Securitization in Basel II

ahnnecabiles

New Member
Hi David,

According to your post entitled Securitization in Basel II, "if an asset is securitized through a so-called "true sale", the securitized exposure is recast from a single risk-weighted exposure into a set of "blended" risk weights that reflects the sub-divided risks that accompany its tranches". But, isn't it that if the securitized assets have been qualified as a "true sale", they in effect have been removed from the company's balance sheet? Why then we still need to allocate capital charge for those?

Thanks.
 

David Harper CFA FRM

David Harper CFA FRM
Subscriber
Hi Chinquee,

Yes, you are correct. I don't like my own wording. What I meant is, the securitization tends to tranche the exposure so that some may be transferred (and excluded from a charge) and some may be retained. Each retained tranche is treated separately.

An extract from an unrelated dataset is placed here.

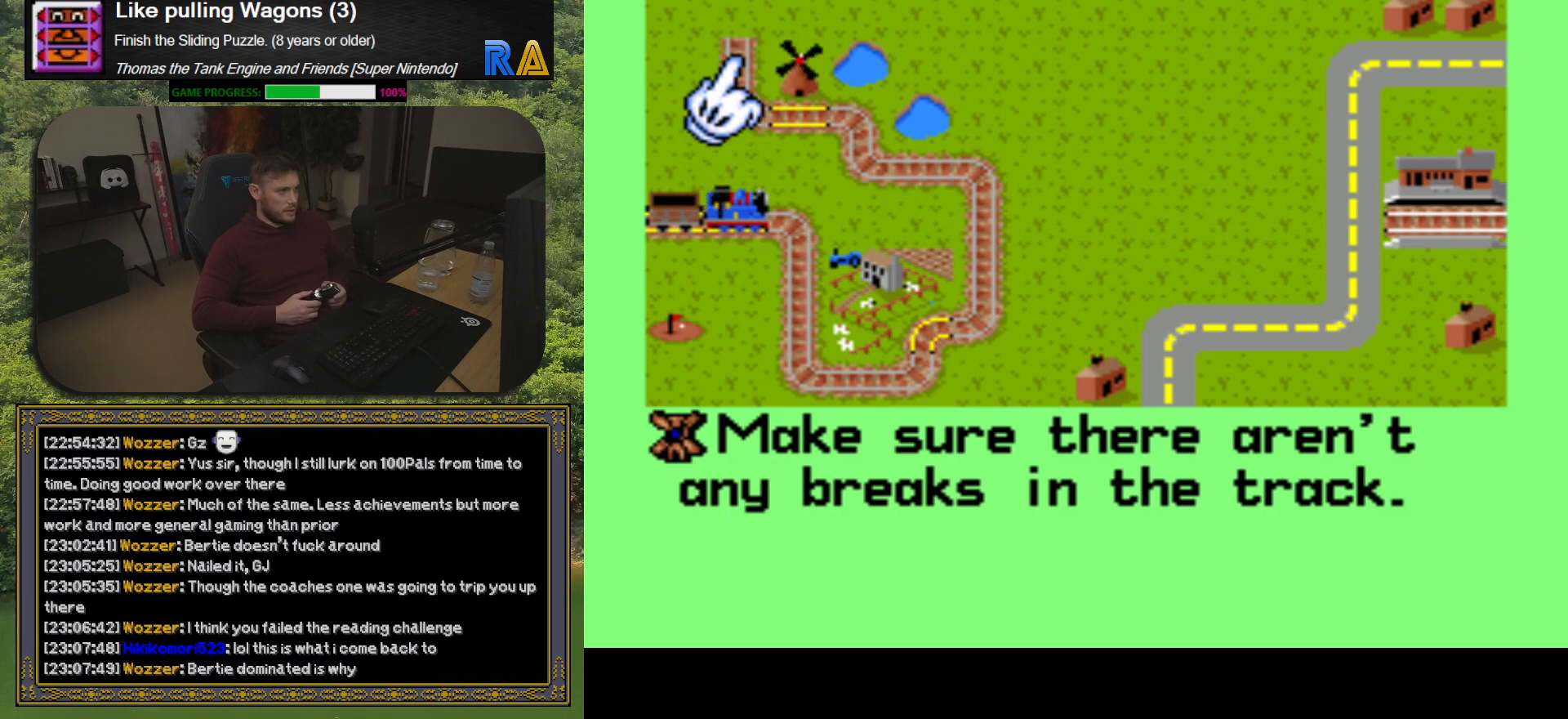
{"buttons": [], "button_events": [[150, "DPAD_UP", "up"], [300, "A", "down"], [417, "A", "up"]]}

Para 554 of Basel II says "An originating bank may exclude securitised exposures from the calculation of risk-weighted assets only if all of the following conditions have been met [e.g., did they transfer risk? did they relinquish control]. Banks meeting these conditions must still hold regulatory capital against any securitisation exposures they retain." So you are correct, exposures that are transferred in true-sale fashion are EXCLUDED but often tranches will be retained, and the retained tranches are assigned risk-weights. In this way, a $10 million exposure can be mostly excluded via securitization and only the retained tranches (exposures) will be charged with capital. (Annex 5 of Basel II has a good example).